### WORK REQUIRED:
The lines to be copied are those below that contain "today".

═══ SUPPLIED MATERIAL

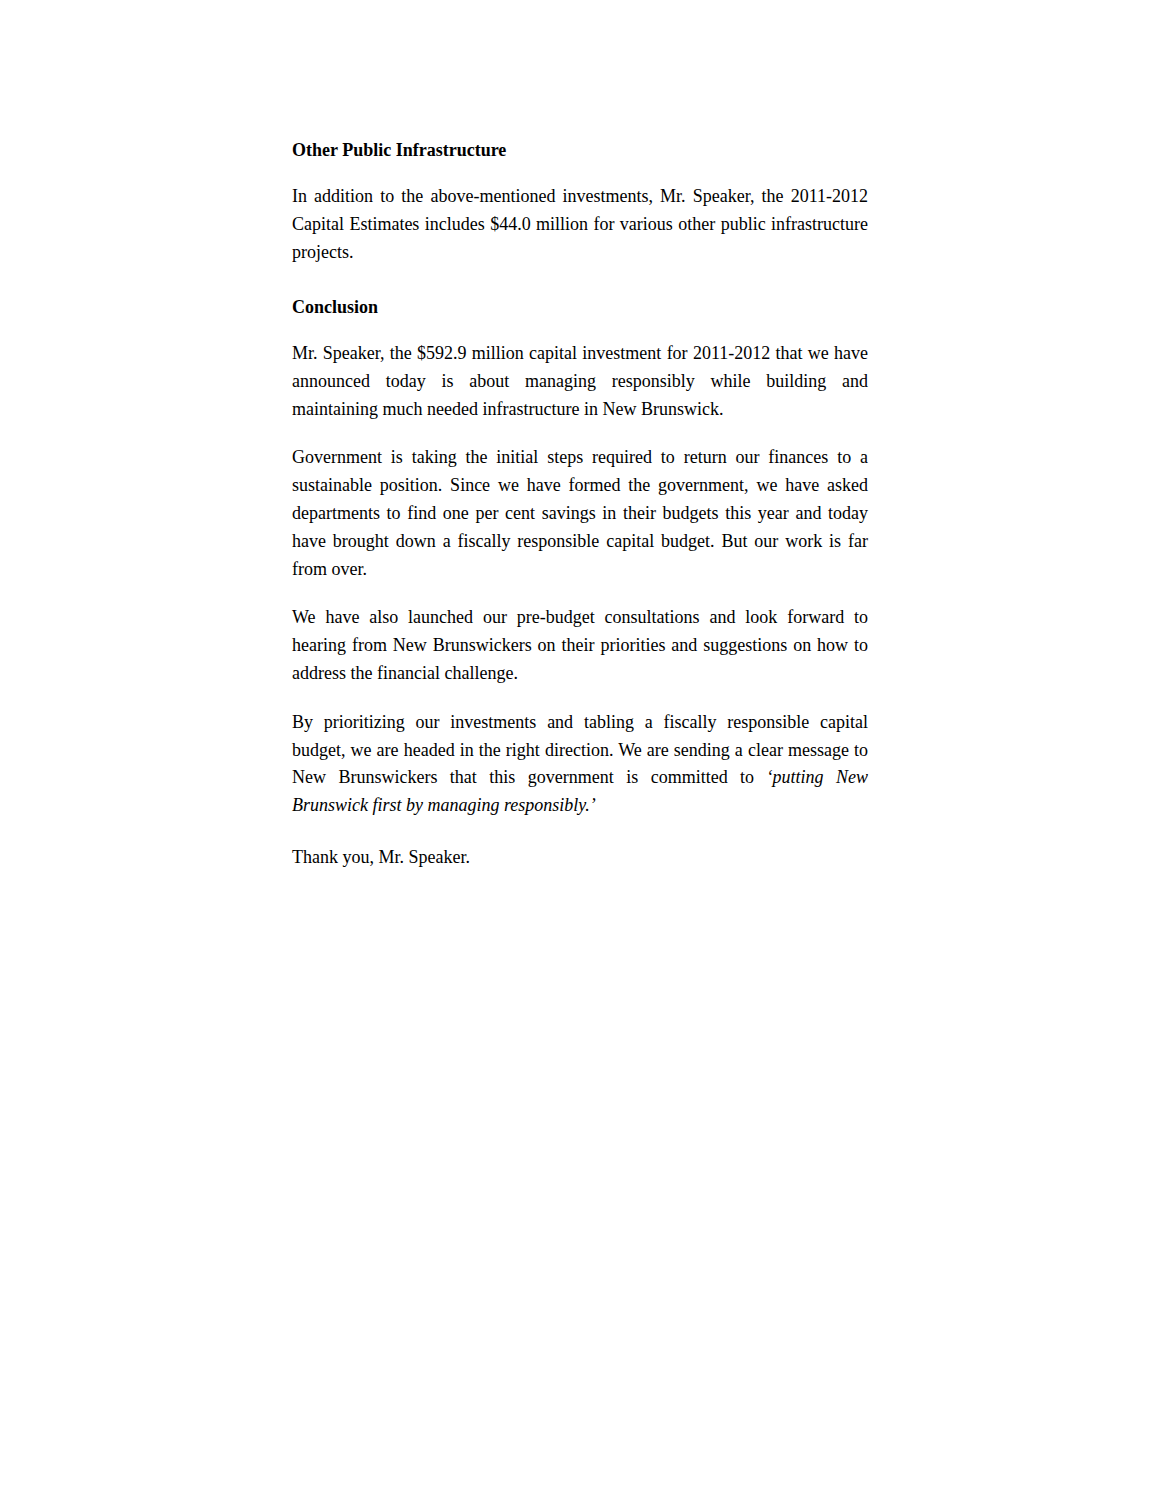Other Public Infrastructure
In addition to the above-mentioned investments, Mr. Speaker, the 2011-2012 Capital Estimates includes $44.0 million for various other public infrastructure projects.
Conclusion
Mr. Speaker, the $592.9 million capital investment for 2011-2012 that we have announced today is about managing responsibly while building and maintaining much needed infrastructure in New Brunswick.
Government is taking the initial steps required to return our finances to a sustainable position. Since we have formed the government, we have asked departments to find one per cent savings in their budgets this year and today have brought down a fiscally responsible capital budget. But our work is far from over.
We have also launched our pre-budget consultations and look forward to hearing from New Brunswickers on their priorities and suggestions on how to address the financial challenge.
By prioritizing our investments and tabling a fiscally responsible capital budget, we are headed in the right direction. We are sending a clear message to New Brunswickers that this government is committed to ‘putting New Brunswick first by managing responsibly.’
Thank you, Mr. Speaker.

══════

### SOLUTION:
Mr. Speaker, the $592.9 million capital investment for 2011-2012 that we have announced today is about managing responsibly while building and maintaining much needed infrastructure in New Brunswick.
Government is taking the initial steps required to return our finances to a sustainable position. Since we have formed the government, we have asked departments to find one per cent savings in their budgets this year and today have brought down a fiscally responsible capital budget. But our work is far from over.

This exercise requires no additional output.